A decade ago, the State Council approved four asset management companies to clear the country's big four banks of bad assets. Now, the government has issued reports on those companies, and approved the first trial reform of Cinda.
Cinda is China's first asset management company. It's wholly owned by the Ministry of Finance, and has registered capital of more than 25 billion yuan.
Over the last ten years, Cinda received nearly 1.5 trillion yuan in bad assets from more than ten banks and financial institutions. It's reclaimed almost 250 billion yuan in cash.
It's also participated in the trusteeship liquidation and risk management of some securities companies.
Tian Guoli, Chairman of China Cinda Asset Management Corp. said "Our future business will still focus on the disposal of bad assets, since we are quite familiar with that industry. Also, the profit margin and future potential of asset management is huge. At the same time, we will continue to develop professional financial platforms like securities, which will play an important role in disposing bad assets and improving the value of bad assets."
According to the current plan, Cinda won't accept other shareholders before it completes the reform. But after the reform, Cinda will become a stock company, and its business range will be extended. The company will be available for overseas investors, and will be allowed to list on both domestic and overseas markets.
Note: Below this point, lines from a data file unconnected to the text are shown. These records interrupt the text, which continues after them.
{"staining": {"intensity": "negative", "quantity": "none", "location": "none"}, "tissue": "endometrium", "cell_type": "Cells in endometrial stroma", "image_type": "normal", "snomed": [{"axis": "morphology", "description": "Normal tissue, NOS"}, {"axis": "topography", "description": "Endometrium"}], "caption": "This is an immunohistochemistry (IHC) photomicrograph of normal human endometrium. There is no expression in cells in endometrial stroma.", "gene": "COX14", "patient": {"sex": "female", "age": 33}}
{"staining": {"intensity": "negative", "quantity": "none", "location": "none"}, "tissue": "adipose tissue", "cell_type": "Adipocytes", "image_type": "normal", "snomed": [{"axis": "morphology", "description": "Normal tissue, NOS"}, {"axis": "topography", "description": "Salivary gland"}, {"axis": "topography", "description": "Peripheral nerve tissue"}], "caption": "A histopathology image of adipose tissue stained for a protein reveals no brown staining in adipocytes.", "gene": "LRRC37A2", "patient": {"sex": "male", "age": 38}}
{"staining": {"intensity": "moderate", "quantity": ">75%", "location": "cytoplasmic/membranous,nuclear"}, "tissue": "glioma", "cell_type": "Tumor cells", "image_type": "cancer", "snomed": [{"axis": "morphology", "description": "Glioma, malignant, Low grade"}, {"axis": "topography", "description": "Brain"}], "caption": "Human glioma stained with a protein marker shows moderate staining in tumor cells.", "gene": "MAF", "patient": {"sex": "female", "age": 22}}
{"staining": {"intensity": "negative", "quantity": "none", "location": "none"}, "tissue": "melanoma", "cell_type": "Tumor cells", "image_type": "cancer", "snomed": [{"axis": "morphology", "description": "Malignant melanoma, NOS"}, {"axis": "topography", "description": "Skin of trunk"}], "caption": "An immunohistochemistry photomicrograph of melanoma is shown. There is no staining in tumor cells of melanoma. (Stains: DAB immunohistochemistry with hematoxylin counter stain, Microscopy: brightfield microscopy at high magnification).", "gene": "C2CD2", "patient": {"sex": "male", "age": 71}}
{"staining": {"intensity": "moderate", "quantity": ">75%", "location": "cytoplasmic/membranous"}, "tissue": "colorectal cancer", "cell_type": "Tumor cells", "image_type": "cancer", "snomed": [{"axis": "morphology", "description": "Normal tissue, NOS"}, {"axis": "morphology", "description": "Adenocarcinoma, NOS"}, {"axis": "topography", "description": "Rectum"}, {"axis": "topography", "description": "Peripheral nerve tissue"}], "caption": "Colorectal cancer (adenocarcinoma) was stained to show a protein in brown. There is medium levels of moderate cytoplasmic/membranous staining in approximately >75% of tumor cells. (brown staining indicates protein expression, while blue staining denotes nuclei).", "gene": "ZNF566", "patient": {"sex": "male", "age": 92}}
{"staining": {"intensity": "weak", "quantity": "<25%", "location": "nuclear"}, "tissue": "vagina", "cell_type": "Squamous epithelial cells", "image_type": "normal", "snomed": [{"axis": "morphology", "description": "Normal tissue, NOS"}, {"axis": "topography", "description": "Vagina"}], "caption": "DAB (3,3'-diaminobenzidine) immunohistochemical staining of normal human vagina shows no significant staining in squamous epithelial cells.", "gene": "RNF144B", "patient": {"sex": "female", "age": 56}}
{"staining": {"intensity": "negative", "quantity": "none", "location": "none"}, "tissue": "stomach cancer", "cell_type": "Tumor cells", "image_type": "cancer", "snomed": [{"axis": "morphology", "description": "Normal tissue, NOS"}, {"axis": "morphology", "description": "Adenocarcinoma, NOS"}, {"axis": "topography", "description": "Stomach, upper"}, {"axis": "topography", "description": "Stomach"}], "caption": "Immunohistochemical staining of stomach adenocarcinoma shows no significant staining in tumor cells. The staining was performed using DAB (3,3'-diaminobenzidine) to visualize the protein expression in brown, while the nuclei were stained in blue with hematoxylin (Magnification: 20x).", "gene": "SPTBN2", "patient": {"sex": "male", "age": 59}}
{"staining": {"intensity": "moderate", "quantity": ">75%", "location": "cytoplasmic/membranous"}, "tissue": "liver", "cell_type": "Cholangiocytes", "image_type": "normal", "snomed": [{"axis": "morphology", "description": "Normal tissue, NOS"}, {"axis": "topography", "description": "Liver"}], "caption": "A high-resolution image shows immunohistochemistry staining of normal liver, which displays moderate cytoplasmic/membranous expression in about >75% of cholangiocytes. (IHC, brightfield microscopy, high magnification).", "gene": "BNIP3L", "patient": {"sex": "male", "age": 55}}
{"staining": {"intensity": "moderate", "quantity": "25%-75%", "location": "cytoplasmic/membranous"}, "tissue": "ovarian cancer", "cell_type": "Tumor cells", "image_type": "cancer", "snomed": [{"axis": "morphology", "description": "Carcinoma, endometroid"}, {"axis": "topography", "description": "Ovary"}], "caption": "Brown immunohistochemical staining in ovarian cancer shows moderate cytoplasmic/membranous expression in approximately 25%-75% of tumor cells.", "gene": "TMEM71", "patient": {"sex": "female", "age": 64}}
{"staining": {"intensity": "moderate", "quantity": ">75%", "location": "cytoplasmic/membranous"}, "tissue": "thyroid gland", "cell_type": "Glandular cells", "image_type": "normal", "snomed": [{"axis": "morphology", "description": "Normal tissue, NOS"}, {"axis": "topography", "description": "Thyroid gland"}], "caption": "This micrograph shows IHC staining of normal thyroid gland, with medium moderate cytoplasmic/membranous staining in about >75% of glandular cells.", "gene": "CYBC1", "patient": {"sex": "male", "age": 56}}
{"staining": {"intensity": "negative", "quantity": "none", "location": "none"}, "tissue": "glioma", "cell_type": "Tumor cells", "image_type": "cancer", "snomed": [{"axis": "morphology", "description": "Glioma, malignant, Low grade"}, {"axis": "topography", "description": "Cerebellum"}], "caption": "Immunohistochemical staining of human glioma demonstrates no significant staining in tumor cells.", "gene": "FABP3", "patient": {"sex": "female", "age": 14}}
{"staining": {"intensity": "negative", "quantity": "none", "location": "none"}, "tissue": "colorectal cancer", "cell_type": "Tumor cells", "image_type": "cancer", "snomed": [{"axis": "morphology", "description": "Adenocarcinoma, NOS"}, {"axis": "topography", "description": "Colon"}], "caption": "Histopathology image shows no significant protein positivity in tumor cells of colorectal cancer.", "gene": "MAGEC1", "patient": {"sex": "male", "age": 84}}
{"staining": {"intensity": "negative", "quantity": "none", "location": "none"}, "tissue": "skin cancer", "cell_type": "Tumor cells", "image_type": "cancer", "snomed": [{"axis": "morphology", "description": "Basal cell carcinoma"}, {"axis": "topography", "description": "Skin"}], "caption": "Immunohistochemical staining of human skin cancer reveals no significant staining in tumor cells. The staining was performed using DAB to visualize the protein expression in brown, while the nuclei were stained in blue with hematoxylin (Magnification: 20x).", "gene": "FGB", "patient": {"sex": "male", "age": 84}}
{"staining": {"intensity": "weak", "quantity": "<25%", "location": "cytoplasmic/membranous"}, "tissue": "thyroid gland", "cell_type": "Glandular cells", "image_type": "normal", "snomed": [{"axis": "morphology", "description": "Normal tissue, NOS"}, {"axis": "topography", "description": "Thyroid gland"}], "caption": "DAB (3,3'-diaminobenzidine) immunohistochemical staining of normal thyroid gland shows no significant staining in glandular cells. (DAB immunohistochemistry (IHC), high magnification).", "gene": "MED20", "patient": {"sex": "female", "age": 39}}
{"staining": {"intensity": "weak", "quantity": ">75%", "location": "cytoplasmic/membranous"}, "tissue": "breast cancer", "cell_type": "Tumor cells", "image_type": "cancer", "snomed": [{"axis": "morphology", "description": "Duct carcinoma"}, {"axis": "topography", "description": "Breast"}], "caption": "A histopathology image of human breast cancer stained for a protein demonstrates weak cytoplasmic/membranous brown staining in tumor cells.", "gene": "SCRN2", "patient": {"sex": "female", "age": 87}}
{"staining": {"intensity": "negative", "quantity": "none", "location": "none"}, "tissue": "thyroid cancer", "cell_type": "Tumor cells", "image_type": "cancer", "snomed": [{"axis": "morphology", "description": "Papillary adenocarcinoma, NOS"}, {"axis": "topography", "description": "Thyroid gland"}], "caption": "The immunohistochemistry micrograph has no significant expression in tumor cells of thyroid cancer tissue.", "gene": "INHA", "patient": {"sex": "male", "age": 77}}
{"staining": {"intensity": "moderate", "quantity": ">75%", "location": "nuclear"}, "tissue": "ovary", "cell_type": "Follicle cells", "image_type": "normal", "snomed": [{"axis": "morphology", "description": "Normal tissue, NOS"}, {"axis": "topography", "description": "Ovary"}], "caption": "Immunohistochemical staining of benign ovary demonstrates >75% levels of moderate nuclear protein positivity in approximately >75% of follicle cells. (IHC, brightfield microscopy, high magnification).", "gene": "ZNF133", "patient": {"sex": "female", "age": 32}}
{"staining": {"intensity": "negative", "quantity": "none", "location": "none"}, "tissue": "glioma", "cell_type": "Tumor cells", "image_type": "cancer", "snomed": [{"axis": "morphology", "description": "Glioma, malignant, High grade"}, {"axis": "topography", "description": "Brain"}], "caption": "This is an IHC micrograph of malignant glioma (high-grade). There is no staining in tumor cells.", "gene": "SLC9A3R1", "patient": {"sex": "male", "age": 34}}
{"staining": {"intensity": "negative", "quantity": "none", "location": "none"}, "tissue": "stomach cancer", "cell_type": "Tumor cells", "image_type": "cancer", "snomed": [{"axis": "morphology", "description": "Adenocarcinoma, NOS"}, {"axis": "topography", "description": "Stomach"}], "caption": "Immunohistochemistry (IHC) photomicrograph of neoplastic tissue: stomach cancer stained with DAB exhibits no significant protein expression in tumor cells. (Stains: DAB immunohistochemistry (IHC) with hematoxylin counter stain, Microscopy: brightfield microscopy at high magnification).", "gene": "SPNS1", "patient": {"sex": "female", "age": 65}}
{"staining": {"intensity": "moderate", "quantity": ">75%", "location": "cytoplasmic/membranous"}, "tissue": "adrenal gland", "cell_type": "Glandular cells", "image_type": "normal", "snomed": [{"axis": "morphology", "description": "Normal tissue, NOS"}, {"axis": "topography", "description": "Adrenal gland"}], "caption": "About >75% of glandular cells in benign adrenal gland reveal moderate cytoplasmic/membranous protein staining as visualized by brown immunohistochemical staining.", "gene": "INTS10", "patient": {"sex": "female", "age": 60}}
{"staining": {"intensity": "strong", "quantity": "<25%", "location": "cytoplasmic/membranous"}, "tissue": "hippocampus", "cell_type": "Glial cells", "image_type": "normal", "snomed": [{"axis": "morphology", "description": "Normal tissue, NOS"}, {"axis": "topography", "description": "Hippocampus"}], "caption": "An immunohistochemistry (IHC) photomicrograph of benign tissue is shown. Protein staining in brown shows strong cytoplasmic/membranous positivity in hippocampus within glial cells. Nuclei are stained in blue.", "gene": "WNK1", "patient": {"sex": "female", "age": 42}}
Cai Esheng, Deputy Director of China Securities Regulatory Commission said "These companies have been seeking a commercialized transformation for many years. Now they can try out their way after the State Council approves their plan. I think they will choose to list on the market when everything's ready, since it will provide them a better way of financing."
Aside from its core business, Cinda has also purchased some insurance, fund and trust companies, as well as some other financial institutions.